We spent about an hour talking about the issue with Pooja. His solution was to flag her for indiscipline and let the dean take care of it, which would lead to her being barred from school. I really didn't want that. I wanted everyone to like me, I guess. I wanted her to realize I really am down to doing the work for the collective benefit of our entire class and that the only time we competed was for the election. I guess she wasn't one to accept defeat. Kristof warned me though. He said people like her would catch me between a rock and a hard place and use it against me. I didn't believe him, I believed in humanity more. I didn't think it was such a big deal to be so cut-throat. I can't remember when or how, but the conversation shifted.

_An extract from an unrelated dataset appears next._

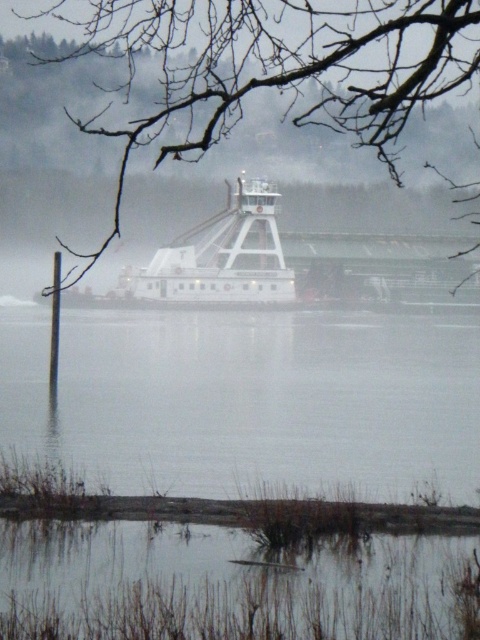
You are a photographer planning to capture the ferry boat in the mist. You notice the clear water at lower center and the bare branches at upper center in your viewfinder. Which object is positioned higher in the frame?

The bare branches at upper center are positioned higher in the frame than the clear water at lower center.

You are standing on the pier and see the clear water at lower center and the bare branches at upper center. Which object is positioned to the left of the other?

The clear water at lower center is to the left of the bare branches at upper center.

He switched to video call, and I accepted, not knowing what to expect. The screen opened, and there he was... bare-chested, a towel hanging loosely off his hips, his skin glistening under the bathroom lights. He set his phone down, propped up, so I could see everything, the view, a gift meant only for me.
His back was a masterpiece, each muscle defined and rippling, like a sculptor had carved him from pure desire. He was perfect, achingly so, and I felt heat rise in me, pooling deep and hot. His abs were toned just enough, soft yet powerful, and every line, every curve invited my touch, my mouth. I wanted to outline every muscle with my tongue, to taste the sweat on his skin, savoring him inch by inch. He had the body of a German God, something powerful and wild.
Without a word, he turned and walked into the shower, twisting the handle. Steam started to fill the air, curling around his form. When he came back, he glanced down at me, that dark, dangerous look in his eyes, like he knew the effect he had. With a slow, almost cruel smile, he reached up, tying his hair back, juicy biceps flexing, that towel hanging off him in a way that left just enough to my imagination. He didn’t say a word, didn’t need to.
His eyes never left mine, challenging me, daring me to watch as he tugged the towel loose. It slid to the floor, revealing him fully, gloriously naked. f**k.
His silence built suspense right up to that, well... very HUGE, dick... moment. I meant to say moment. I thought that size only existed in...??? I don't even think I ever thought of that size p***s.
That body, that impossible cock... I wanted to kneel, to worship every inch of him, like he was my personal altar.
My throat tightened with need. I wanted him to consume me, to take every inch of my innocence.
His c**k was… magnificent, thick and heavy. His veins mapping down his length made my mouth water. I couldn’t look away. He was huge, raw masculinity and power. The girth, the weight of him, the head perfectly pink and smooth, my entire body ached to feel every inch inside me, stretching me, filling me.
Every inch of him was built to torment... consume... and fully wreck every last bit of me.
He still didn’t speak, just smirked as he picked up his iPad, tapping the screen before placing it beside him. And then he hit play, and the unmistakable moans of p**n filled the room. My whole body responded to the sight of him watching, letting his hand close around his length as he began stroking himself, slow and unhurried, each stroke powerful and confident. I was captivated, helpless, watching as he worked himself with an intensity that made my body weak.
His eyes burned into me, knowing exactly what he was doing, knowing he was breaking me, piece by piece, stripping away every ounce of innocence I had. I wanted him to take me, to f**k me so hard that I’d forget my own name.
And still, he just watched, silent, stroking, daring me to reach the edge and fall, knowing I was already his.
His eyes never left mine, watching, commanding, pulling me into his world.
My hands drifted over my own body, matching his rhythm with my fingers, lost. He was all I wanted, all I could see, his eyes locked onto mine, challenging me, daring me to take everything he was offering. The entire world melted away; there was only him, only us, connected by this moment that I knew I'd never forget.
Then, with an agonizingly slow intensity, he released, his c**k pulsing in his hand as he gave in, thick ropes of his c*m spilling out, hot and heavy, each drop causing me to tremble. I fell with him, my body responding to his, a symphony of raw desire. His release, thick and abundant, coated him, the sight of it, the heat of it, pulling me deeper. I could almost taste it, begging me to consume it, to take him into me in ways I hadn’t even imagined.
I wanted to slurp his c*m up into a straw and have it with every meal. Savor it like a delicacy. Let it slide down my throat in a constant, delicious flow. The thought made me ache in places I hadn’t known could burn so hot. His c*m was no longer just a part of him; it was everything, my essence, my need.
That's when he walked into the shower and bathed. Leaving me there to watch him. My body was drained, exhausted from cumming so hard, but that didn't stop me. I went again and again until he was finished. Like a newfound addiction. I couldn't stop until he said to. He continued getting ready as if the last few moments didn't occur. I was feeling too little to mention it, so we both carried on the night like it never happened, except I could tell by his eyes, every look, every smile, every move.... I belonged to him... entirely.